Buffett Value Approach

Everyone has nothing but praise for Warren Buffett. He even manages to be self-confessed best-friends with his rival for Planet’s Richest Person, Bill Gates, in a world where surely Hollywood would dictate they are bitter sworn enemies. As judged by the S&P 500, which has grown by a factor of merely 65 during his forty-year operation, his stellar performance is a ginormous 3,623.

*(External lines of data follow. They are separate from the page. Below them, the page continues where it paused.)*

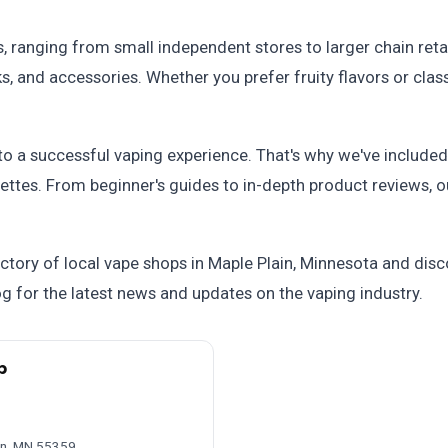
s, ranging from small independent stores to larger chain reta
s, and accessories. Whether you prefer fruity flavors or clas
 to a successful vaping experience. That's why we've include
ettes. From beginner's guides to in-depth product reviews, o
ctory of local vape shops in Maple Plain, Minnesota and dis
og for the latest news and updates on the vaping industry.
p
ain, MN 55359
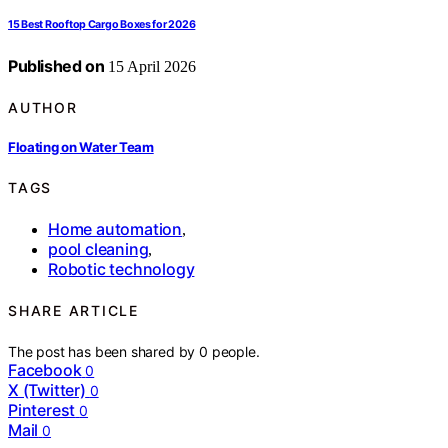
15 Best Rooftop Cargo Boxes for 2026
Published on
15 April 2026
AUTHOR
Floating on Water Team
TAGS
Home automation
,
pool cleaning
,
Robotic technology
SHARE ARTICLE
The post has been shared by
0
people.
Facebook
0
X (Twitter)
0
Pinterest
0
Mail
0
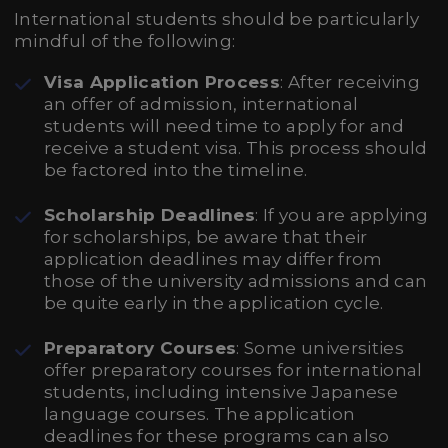
International students should be particularly
mindful of the following:
Visa Application Process
: After receiving
an offer of admission, international
students will need time to apply for and
receive a student visa. This process should
be factored into the timeline.
Scholarship Deadlines
: If you are applying
for scholarships, be aware that their
application deadlines may differ from
those of the university admissions and can
be quite early in the application cycle.
Preparatory Courses
: Some universities
offer preparatory courses for international
students, including intensive Japanese
language courses. The application
deadlines for these programs can also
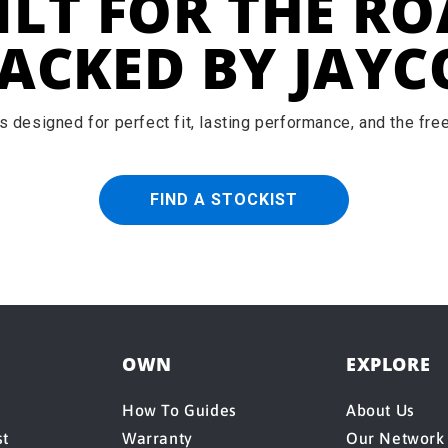
ILT FOR THE RO
ACKED BY JAYC
 designed for perfect fit, lasting performance, and the fr
FIND A STOCKIST
OWN
EXPLORE
How To Guides
About Us
st
Warranty
Our Network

In an eleven-minute segment with the always watchable Evan Davis, the near-octogenarian was quizzed on how he’s made so much money, in a maintained respected manner and through such turbulence (find the video and more Beeb content here). Three philosophies immediately strike me.

Investment Bucking

He elaborated on his creed to “be greedy when others are fearful and fearful when others are greedy”. He appears to feel that you should always be doing the opposite of what everyone else is doing.

Asset Incomes

His long-term view was startling. Most people look only at realisation values, when the ‘right’ way is to look at “the stream of income that the asset will produce over time”. So many solution sales campaigns fall when the buyers do not share this outlook. You can but also only admire his remarks about how everyone ought to think of what business they run as being theirs and their family’s for the next hundred years, and make decisions accordingly.

Remove Complication

And to quote from the Beeb, “He believes that if a deal needs complicated calculations before you can decide if it is right, then it probably is not. He always leaves a “margin of safety”, he says, so that if things don’t work out as he’d hoped, he does not lose money.” That first sentence is a must for any solution seller to get their head around.